#### [Required action]
Look through the entries below for the string "Step", and copy each line where it is found.

#### [Data]
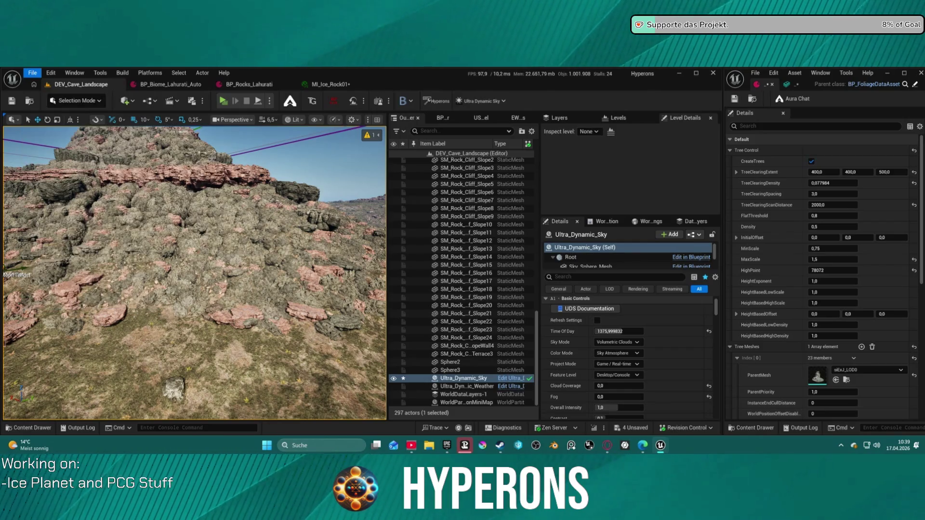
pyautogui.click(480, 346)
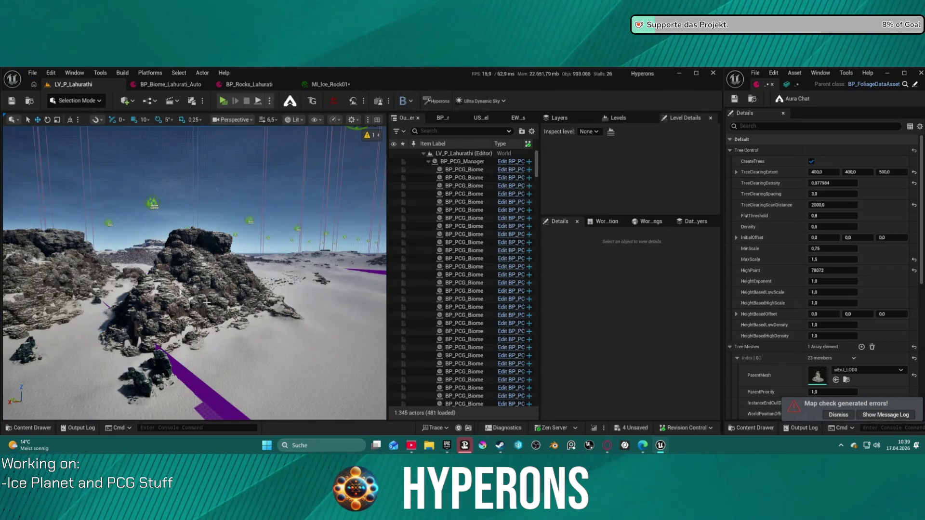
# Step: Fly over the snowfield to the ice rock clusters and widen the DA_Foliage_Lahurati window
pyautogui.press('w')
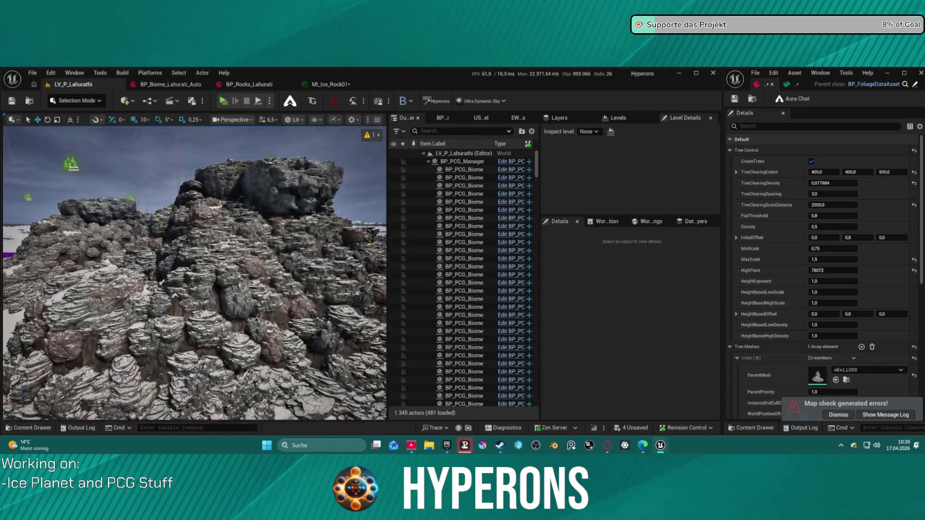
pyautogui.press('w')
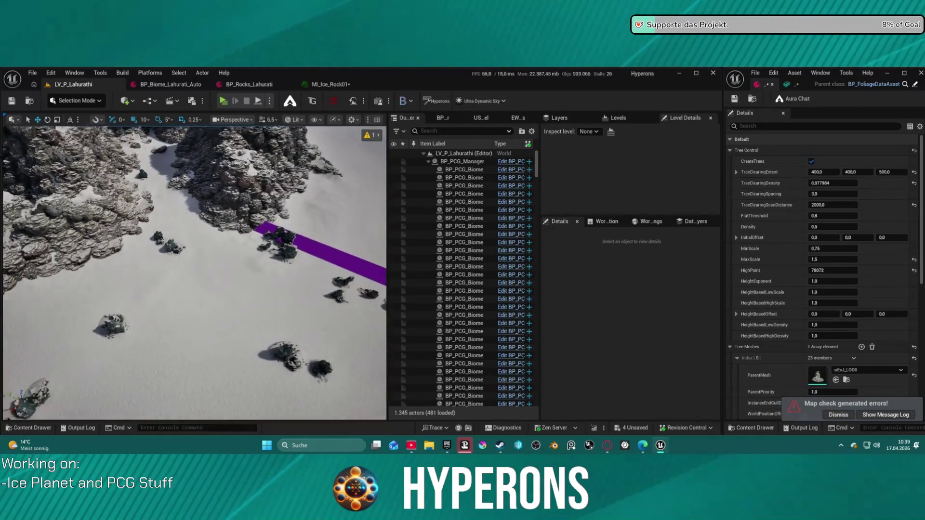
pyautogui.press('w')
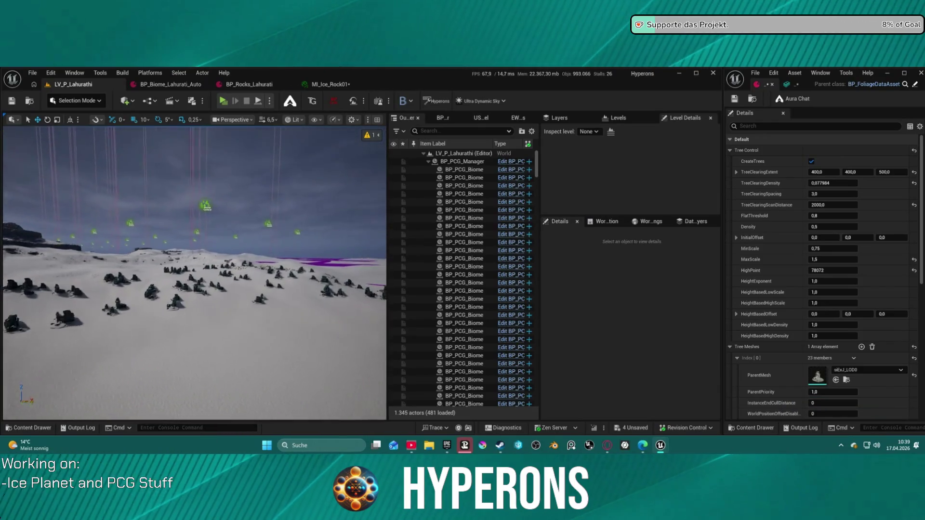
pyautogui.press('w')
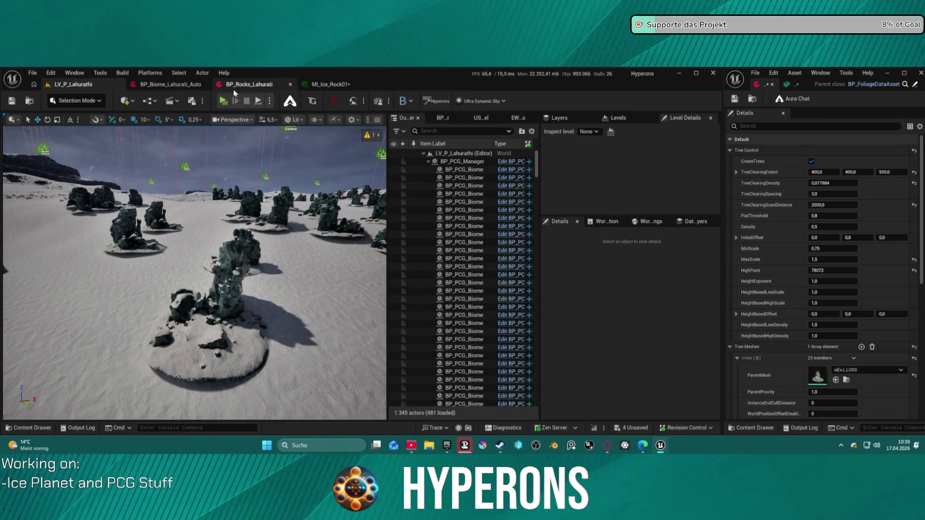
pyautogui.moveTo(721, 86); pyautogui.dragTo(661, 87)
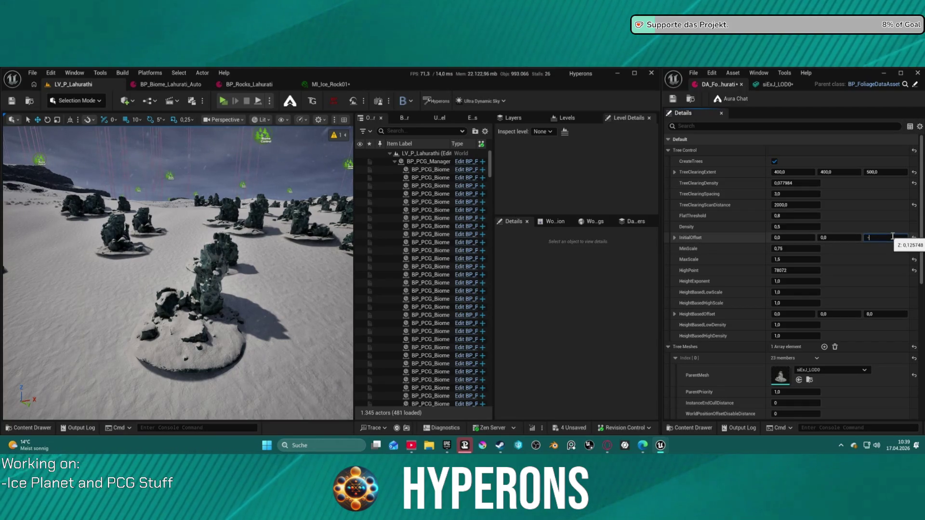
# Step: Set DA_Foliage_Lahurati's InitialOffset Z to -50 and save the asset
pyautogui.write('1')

#### [Answer section]
# Step: Fly over the snowfield to the ice rock clusters and widen the DA_Foliage_Lahurati window
# Step: Set DA_Foliage_Lahurati's InitialOffset Z to -50 and save the asset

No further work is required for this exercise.